Swaasa, an AI platform analyzing brief cough recordings, was developed, clinically validated, and piloted as a rapid point-of-care screening tool for COVID-19. The model achieved high sensitivity in clinical validation and demonstrated strong PPV in pilot deployment, indicating practical value for triage and prioritization before confirmatory testing. The approach is cost-effective, noninvasive, and scalable, requiring only a smartphone and internet connectivity.
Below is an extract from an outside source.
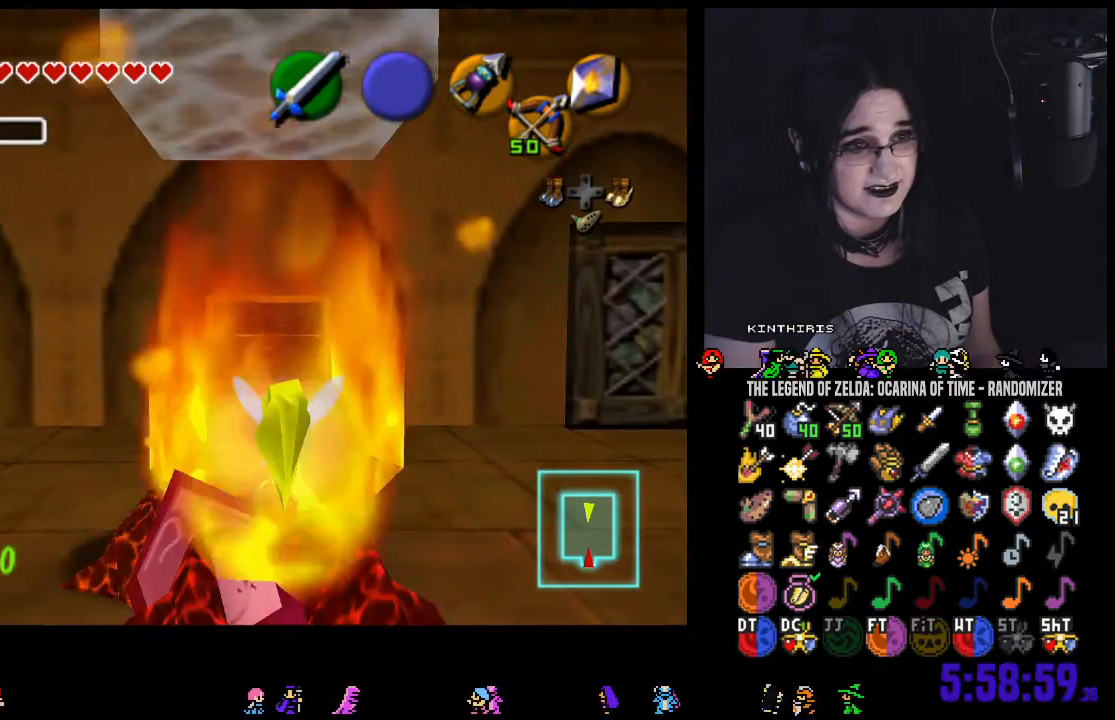
{"buttons": [], "left_stick": "left", "right_stick": "center", "events": [[33, "left_stick", "down"], [183, "left_stick", "down-left"], [317, "left_stick", "left"]]}
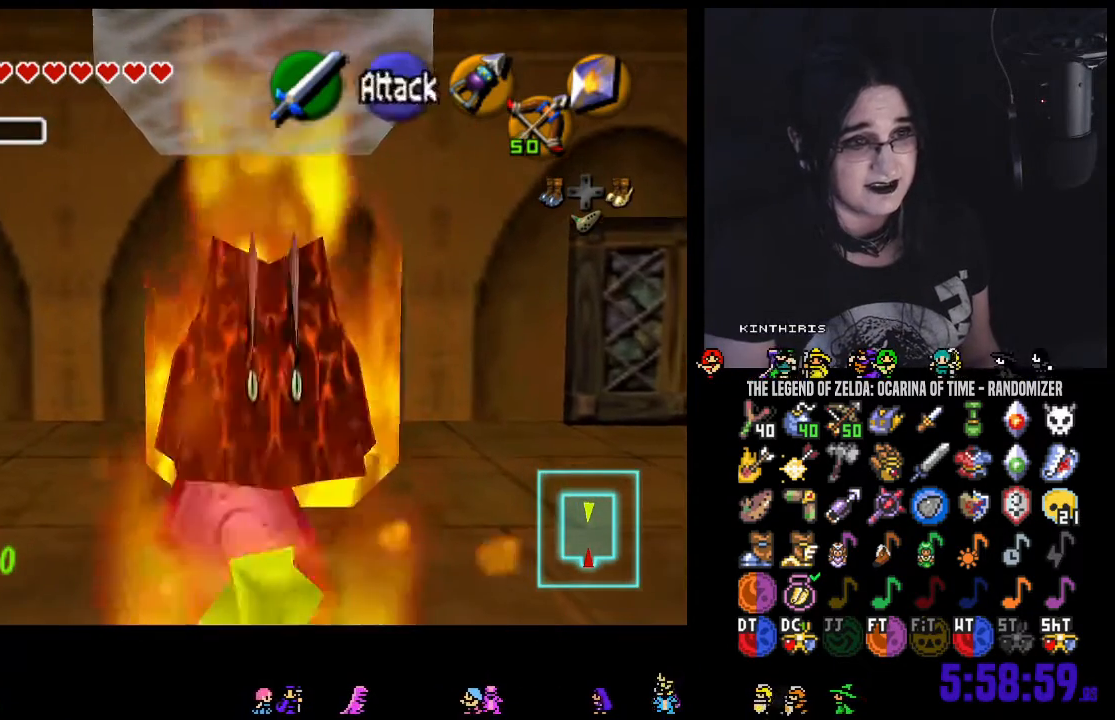
{"buttons": [], "left_stick": "left", "right_stick": "center"}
Future work should include larger, more diverse, and multi-center cohorts to enhance generalizability, refine performance across populations and variants, and further validate robustness for global deployment.

- Generalizability: Participants were adults (≥18 years) able to provide consent; children, ventilated patients, certain asymptomatic individuals, and pregnant women were excluded, limiting applicability to these groups. - Setting and data: Recordings were collected in a single clinical setting using smartphones with noise reduction; performance may vary across environments, devices, and background noise conditions. - Prevalence dependence: Validation cohort had low disease prevalence, contributing to a low PPV in that phase; performance metrics (particularly PPV and NPV) may vary with prevalence. - Further validation needed: Authors note the need for larger and more diverse populations and broader external validations to improve global applicability.